Selamın Farklı Boyutları: Kısa, Öz ve Derin

İşte, selam yalnızca bir kelime değil; insanları bir araya getiren, birbirini anlamaya yönlendiren bir anahtardır. Hz. Muhammed’in (s.a.v.) selam verme biçimi de zaman zaman bir anlam derinliği yaratmış, bazen de fiziksel bir yakınlık hissettirmiştir. Onun selamı sadece bir başkasını görmek değil, aynı zamanda o kişiye değer verdiğini ve saygı duyduğunu ifade etmekti.

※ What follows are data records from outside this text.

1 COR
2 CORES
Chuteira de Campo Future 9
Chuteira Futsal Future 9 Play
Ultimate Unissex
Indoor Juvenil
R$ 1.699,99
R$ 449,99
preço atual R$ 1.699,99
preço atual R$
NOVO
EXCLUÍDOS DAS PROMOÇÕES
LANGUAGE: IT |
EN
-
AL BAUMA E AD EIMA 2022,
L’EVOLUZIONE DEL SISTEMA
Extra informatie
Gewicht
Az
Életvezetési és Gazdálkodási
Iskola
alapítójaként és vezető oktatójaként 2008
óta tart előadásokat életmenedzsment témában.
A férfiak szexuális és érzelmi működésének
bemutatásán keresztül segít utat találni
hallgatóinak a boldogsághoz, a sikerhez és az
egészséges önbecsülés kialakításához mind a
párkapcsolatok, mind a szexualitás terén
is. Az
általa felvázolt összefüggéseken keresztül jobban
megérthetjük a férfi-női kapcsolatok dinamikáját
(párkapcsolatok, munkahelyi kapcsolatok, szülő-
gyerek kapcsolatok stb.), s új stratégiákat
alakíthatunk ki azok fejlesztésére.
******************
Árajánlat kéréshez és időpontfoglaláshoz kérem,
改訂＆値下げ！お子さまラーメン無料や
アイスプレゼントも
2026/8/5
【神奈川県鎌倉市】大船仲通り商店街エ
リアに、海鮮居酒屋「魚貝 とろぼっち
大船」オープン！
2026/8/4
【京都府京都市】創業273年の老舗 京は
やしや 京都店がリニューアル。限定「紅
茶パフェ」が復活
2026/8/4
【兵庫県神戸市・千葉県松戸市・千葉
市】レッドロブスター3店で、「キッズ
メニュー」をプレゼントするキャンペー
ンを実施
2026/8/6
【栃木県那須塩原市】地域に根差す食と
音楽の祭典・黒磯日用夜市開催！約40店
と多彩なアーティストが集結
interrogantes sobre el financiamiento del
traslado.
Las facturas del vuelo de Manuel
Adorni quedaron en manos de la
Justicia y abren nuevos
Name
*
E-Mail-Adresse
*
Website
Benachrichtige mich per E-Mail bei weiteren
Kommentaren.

Şunu bir düşünün: Bugün “Selam” dediğimizde, bazen sıradanlaşan bir alışkanlık olur, ama Hz. Muhammed’in (s.a.v.) selamı, duygulara hitap eden birer “selam metni” gibiydi. O, birine selam verirken, ona sadece bir kelime değil, bir dünya sunuyordu.

Sonuç Olarak: Selamın Evrensel Gücü

Hz. Muhammed’in selam verme şekli, sadece bir gelenek değil, bir yaşam tarzıdır. O, selamı, insanları bir araya getiren, onları anlayan ve onlara değer veren bir araç olarak kullanıyordu. Bugün biz de, günlük hayatımızda bir selamı sadece “günaydın” demekle sınırlamamalı, onun arkasındaki anlamı taşımalıyız. Çünkü selam sadece bir kelime değil, insan ruhunun en derin köşelerine dokunan bir anahtardır.

Hadi bir kez daha deneyelim: Birine gerçekten değer vererek, içten bir selam verin. Ve bu sefer, sadece kelimelerle değil, ruhla da selamlaşın.